Es gibt für Parteien natürlich die Möglichkeit, Angebote an den Wähler zu machen – die er übrigens nicht annehmen muss – und Quoten aufzustellen. Es gibt sogar Parteien, die sich ausdrücklich an bestimmte Bevölkerungsgruppen wenden, wie etwa Seniorenparteien, die ausdrücklich die Ziele von älteren Menschen in diesem Land politisch befördern wollen. Dass sie nicht gewählt worden sind, liegt eben am Wähler. Aber den Parteien verbieten können Sie das jedenfalls nicht.
Auch ein Paritätsgesetz sehen wir kritisch,
sehr kritisch.

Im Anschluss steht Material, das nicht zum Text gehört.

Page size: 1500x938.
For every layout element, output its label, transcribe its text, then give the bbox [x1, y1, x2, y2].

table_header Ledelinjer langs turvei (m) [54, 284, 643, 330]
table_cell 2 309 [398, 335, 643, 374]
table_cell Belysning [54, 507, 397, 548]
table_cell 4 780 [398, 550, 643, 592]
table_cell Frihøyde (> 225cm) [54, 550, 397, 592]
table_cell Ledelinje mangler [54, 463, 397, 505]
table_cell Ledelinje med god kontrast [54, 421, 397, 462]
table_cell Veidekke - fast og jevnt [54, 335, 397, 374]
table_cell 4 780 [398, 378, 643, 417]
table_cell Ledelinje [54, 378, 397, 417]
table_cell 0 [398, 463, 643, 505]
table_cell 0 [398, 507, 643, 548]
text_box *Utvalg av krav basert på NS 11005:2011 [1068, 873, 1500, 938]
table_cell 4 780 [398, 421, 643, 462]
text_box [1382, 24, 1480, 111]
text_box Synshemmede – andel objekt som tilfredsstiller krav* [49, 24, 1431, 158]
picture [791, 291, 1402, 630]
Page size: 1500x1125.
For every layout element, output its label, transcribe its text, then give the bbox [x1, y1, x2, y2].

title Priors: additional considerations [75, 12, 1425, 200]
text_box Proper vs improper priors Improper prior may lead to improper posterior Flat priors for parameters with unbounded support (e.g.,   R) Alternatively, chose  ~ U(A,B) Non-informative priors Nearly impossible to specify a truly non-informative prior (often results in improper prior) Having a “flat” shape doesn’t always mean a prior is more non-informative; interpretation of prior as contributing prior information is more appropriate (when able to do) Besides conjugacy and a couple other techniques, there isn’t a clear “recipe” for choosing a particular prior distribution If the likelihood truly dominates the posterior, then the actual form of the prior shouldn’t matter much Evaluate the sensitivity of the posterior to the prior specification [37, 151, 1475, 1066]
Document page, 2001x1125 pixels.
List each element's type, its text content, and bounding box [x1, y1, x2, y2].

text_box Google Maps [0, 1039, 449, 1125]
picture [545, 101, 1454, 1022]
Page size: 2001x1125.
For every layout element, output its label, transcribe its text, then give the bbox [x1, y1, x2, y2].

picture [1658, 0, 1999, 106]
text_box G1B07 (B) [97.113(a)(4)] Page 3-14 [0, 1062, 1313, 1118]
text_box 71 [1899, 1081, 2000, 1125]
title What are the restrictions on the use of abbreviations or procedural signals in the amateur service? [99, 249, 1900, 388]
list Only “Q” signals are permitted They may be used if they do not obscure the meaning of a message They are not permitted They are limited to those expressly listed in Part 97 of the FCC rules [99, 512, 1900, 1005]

Denn es ist nicht Aufgabe des Gesetzgebers, dem Volk als Souverän mittels Gesetzgebung vorzuschreiben, wen es in welcher Zusammensetzung zu wählen hat oder nicht.
Wir werden sehen, inwieweit sich tatsächlich so etwas durchsetzen lässt.
Die Repräsentation und Teilhabe von Männern und Frauen ist ungleich, richtig. Wir Liberalen verzichten dabei noch auf Quoten. Ja, darüber streiten wir. Aber es einfach zu verbieten, um damit einer Diskussion von vornherein aus dem Weg zu gehen, das ist ein Weg, den wir so nicht mittragen.
Und was wir bestimmt nicht mittragen, ist die offensichtliche Strategie der AfD, die hinter dem Gesetzentwurf steht: eine gesellschaftspolitische Rückwärtsrolle in die 50er-Jahre zu machen, bei der die Frau zu gehorchen und Kinder zu kriegen hat und in der Politik den Mann bitte nicht stören darf.
Das machen wir bestimmt nicht mit,
geschweige denn, dass wir uns den Überlegungen, die bei Ihnen ventiliert werden, anschließen, das Frauenwahlrecht insgesamt infrage zu stellen. In diese Welt werden Sie hier keinen mitnehmen können.